任务说明 —
请逐字照录下面所有记录中的各行文字，答案中不要包含图片。

提取的记录
----
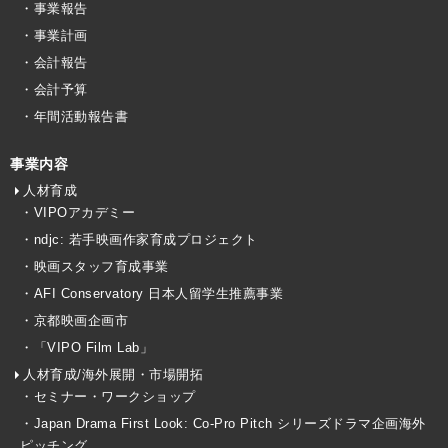
・事業報告
・事業計画
・会計報告
・会計予算
・年間活動報告書
事業内容
人材育成
・VIPOアカデミー
・ndjc: 若手映画作家育成プロジェクト
・映画スタッフ育成事業
・AFI Conservatory 日本人留学生推薦事業
・京都映画企画市
・「VIPO Film Lab」
人材育成/海外展開・市場開拓
・セミナー・ワークショップ
・Japan Drama First Look: Co-Pro Pitch シリーズドラマ企画海外
ピッチング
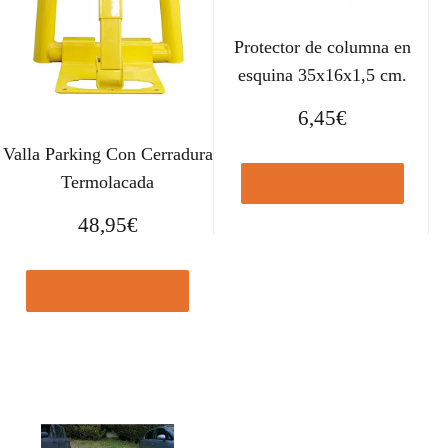
Protector de columna en
esquina 35x16x1,5 cm.
6,45
€
Valla Parking Con Cerradura
Termolacada
Comprar el producto
48,95
€
Comprar el producto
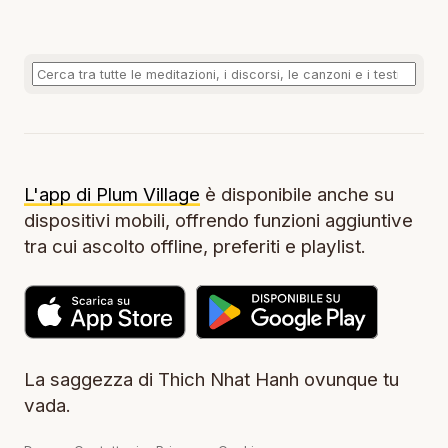
L'app di Plum Village
è disponibile anche su
dispositivi mobili, offrendo funzioni aggiuntive
tra cui ascolto offline, preferiti e playlist.
La saggezza di Thich Nhat Hanh ovunque tu
vada.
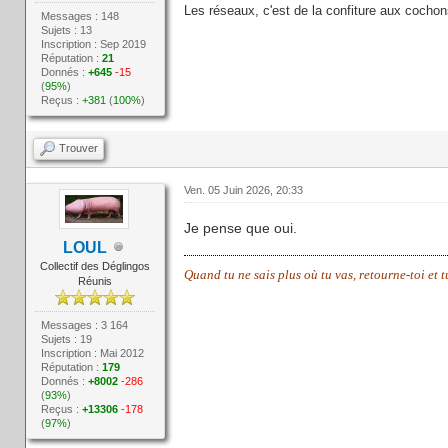
Les réseaux, c'est de la confiture aux cocho
Messages : 148
Sujets : 13
Inscription : Sep 2019
Réputation :
21
Donnés :
+645
-15
(
95%
)
Reçus :
+381
(
100%
)
Trouver
Ven. 05 Juin 2026, 20:33
Je pense que oui.
LOUL
Collectif des Déglingos
Quand tu ne sais plus où tu vas, retourne-toi et 
Réunis
Messages : 3 164
Sujets : 19
Inscription : Mai 2012
Réputation :
179
Donnés :
+8002
-286
(
93%
)
Reçus :
+13306
-178
(
97%
)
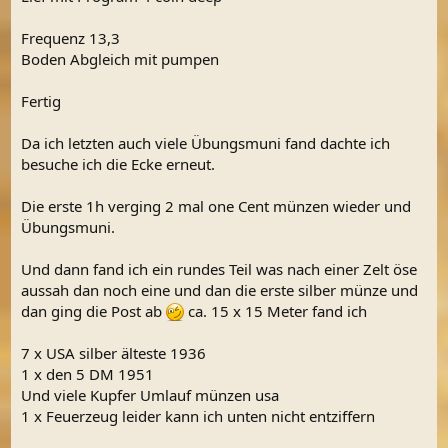
Frequenz 13,3
Boden Abgleich mit pumpen
Fertig
Da ich letzten auch viele Übungsmuni fand dachte ich
besuche ich die Ecke erneut.
Die erste 1h verging 2 mal one Cent münzen wieder und
Übungsmuni.
Und dann fand ich ein rundes Teil was nach einer Zelt öse
aussah dan noch eine und dan die erste silber münze und
dan ging die Post ab
ca. 15 x 15 Meter fand ich
7 x USA silber älteste 1936
1 x den 5 DM 1951
Und viele Kupfer Umlauf münzen usa
1 x Feuerzeug leider kann ich unten nicht entziffern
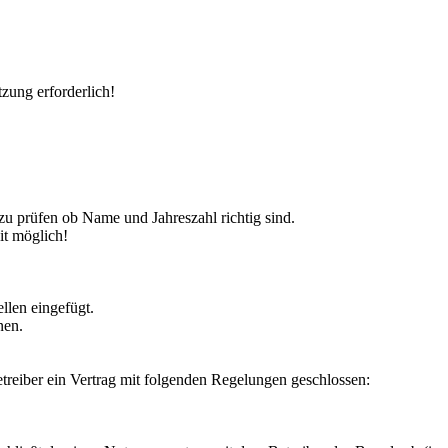
zung erforderlich!
 zu prüfen ob Name und Jahreszahl richtig sind.
it möglich!
llen eingefügt.
nen.
reiber ein Vertrag mit folgenden Regelungen geschlossen:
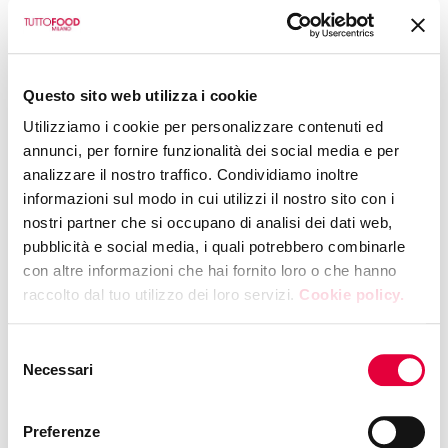
Questo sito web utilizza i cookie
Utilizziamo i cookie per personalizzare contenuti ed
annunci, per fornire funzionalità dei social media e per
analizzare il nostro traffico. Condividiamo inoltre
informazioni sul modo in cui utilizzi il nostro sito con i
nostri partner che si occupano di analisi dei dati web,
pubblicità e social media, i quali potrebbero combinarle
con altre informazioni che hai fornito loro o che hanno
raccolto dal tuo utilizzo dei loro servizi.
Cookie policy.
Selezione
Necessari
del
consenso
Preferenze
----
任务结果 —
・事業報告
・事業計画
・会計報告
・会計予算
・年間活動報告書
事業内容
人材育成
・VIPOアカデミー
・ndjc: 若手映画作家育成プロジェクト
・映画スタッフ育成事業
・AFI Conservatory 日本人留学生推薦事業
・京都映画企画市
・「VIPO Film Lab」
人材育成/海外展開・市場開拓
・セミナー・ワークショップ
・Japan Drama First Look: Co-Pro Pitch シリーズドラマ企画海外
ピッチング
Protector de columna en
esquina 35x16x1,5 cm.
6,45
€
Valla Parking Con Cerradura
Termolacada
Comprar el producto
48,95
€
Comprar el producto
L'app di Plum Village
è disponibile anche su
dispositivi mobili, offrendo funzioni aggiuntive
tra cui ascolto offline, preferiti e playlist.
La saggezza di Thich Nhat Hanh ovunque tu
vada.
Les réseaux, c'est de la confiture aux cocho
Messages : 148
Sujets : 13
Inscription : Sep 2019
Réputation :
21
Donnés :
+645
-15
(
95%
)
Reçus :
+381
(
100%
)
Trouver
Ven. 05 Juin 2026, 20:33
Je pense que oui.
LOUL
Collectif des Déglingos
Quand tu ne sais plus où tu vas, retourne-toi et 
Réunis
Messages : 3 164
Sujets : 19
Inscription : Mai 2012
Réputation :
179
Donnés :
+8002
-286
(
93%
)
Reçus :
+13306
-178
(
97%
)
Frequenz 13,3
Boden Abgleich mit pumpen
Fertig
Da ich letzten auch viele Übungsmuni fand dachte ich
besuche ich die Ecke erneut.
Die erste 1h verging 2 mal one Cent münzen wieder und
Übungsmuni.
Und dann fand ich ein rundes Teil was nach einer Zelt öse
aussah dan noch eine und dan die erste silber münze und
dan ging die Post ab
ca. 15 x 15 Meter fand ich
7 x USA silber älteste 1936
1 x den 5 DM 1951
Und viele Kupfer Umlauf münzen usa
1 x Feuerzeug leider kann ich unten nicht entziffern
zung erforderlich!
 zu prüfen ob Name und Jahreszahl richtig sind.
it möglich!
llen eingefügt.
nen.
reiber ein Vertrag mit folgenden Regelungen geschlossen:
Questo sito web utilizza i cookie
Utilizziamo i cookie per personalizzare contenuti ed
annunci, per fornire funzionalità dei social media e per
analizzare il nostro traffico. Condividiamo inoltre
informazioni sul modo in cui utilizzi il nostro sito con i
nostri partner che si occupano di analisi dei dati web,
pubblicità e social media, i quali potrebbero combinarle
con altre informazioni che hai fornito loro o che hanno
raccolto dal tuo utilizzo dei loro servizi.
Cookie policy.
Selezione
Necessari
del
consenso
Preferenze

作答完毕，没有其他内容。